-------- PROVIDED INFORMATION

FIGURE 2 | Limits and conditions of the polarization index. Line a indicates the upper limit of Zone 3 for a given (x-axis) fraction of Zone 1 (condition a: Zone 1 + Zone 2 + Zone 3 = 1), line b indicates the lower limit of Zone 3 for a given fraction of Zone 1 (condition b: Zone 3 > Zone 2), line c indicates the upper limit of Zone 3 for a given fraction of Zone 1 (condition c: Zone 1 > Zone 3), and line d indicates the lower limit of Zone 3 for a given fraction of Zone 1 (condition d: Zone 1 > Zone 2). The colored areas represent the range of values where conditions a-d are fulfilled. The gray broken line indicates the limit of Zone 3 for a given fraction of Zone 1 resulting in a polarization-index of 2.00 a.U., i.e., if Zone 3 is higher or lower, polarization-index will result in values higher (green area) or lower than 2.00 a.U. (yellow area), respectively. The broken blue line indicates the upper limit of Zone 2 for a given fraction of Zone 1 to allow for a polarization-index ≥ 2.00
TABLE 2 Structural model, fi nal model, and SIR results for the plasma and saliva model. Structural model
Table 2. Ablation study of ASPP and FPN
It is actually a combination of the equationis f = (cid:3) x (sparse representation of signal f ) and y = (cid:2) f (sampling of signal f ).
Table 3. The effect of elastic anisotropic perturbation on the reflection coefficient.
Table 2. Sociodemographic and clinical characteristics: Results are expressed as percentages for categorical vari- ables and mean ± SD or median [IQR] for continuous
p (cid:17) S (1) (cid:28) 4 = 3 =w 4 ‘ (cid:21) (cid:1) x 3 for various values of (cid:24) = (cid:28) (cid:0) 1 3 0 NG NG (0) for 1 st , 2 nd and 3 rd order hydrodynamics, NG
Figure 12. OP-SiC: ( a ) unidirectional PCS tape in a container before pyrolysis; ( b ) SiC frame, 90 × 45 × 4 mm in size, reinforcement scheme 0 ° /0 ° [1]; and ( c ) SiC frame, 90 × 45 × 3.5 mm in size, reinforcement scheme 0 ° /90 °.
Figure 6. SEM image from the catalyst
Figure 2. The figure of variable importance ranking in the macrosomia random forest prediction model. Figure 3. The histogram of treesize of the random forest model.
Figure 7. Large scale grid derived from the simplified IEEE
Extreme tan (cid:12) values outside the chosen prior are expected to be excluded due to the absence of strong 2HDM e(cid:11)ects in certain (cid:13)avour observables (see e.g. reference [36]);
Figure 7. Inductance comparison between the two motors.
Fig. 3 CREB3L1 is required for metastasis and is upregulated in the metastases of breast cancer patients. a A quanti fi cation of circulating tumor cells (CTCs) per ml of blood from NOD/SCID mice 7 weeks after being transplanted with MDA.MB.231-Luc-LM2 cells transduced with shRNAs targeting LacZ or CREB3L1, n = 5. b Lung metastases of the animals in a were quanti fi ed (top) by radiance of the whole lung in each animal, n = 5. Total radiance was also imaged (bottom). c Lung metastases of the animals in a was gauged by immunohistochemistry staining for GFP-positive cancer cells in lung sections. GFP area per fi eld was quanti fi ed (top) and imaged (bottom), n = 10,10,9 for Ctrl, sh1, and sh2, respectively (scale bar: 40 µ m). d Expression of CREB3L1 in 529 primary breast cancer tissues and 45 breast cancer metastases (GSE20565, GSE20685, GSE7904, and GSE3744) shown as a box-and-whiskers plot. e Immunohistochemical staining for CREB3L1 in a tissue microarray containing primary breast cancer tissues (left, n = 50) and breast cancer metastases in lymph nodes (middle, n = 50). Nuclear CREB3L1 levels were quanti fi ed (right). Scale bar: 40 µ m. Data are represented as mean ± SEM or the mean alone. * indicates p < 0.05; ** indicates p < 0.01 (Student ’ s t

----------------

▸ **INSTRUCTIONS TO FOLLOW**
From the data above, return every line from the line that has "Figure 7. Large" up to and including the line that has "Figure 7. Inductance", exactly.

▸ **RESULT**
Figure 7. Large scale grid derived from the simplified IEEE
Extreme tan (cid:12) values outside the chosen prior are expected to be excluded due to the absence of strong 2HDM e(cid:11)ects in certain (cid:13)avour observables (see e.g. reference [36]);
Figure 7. Inductance comparison between the two motors.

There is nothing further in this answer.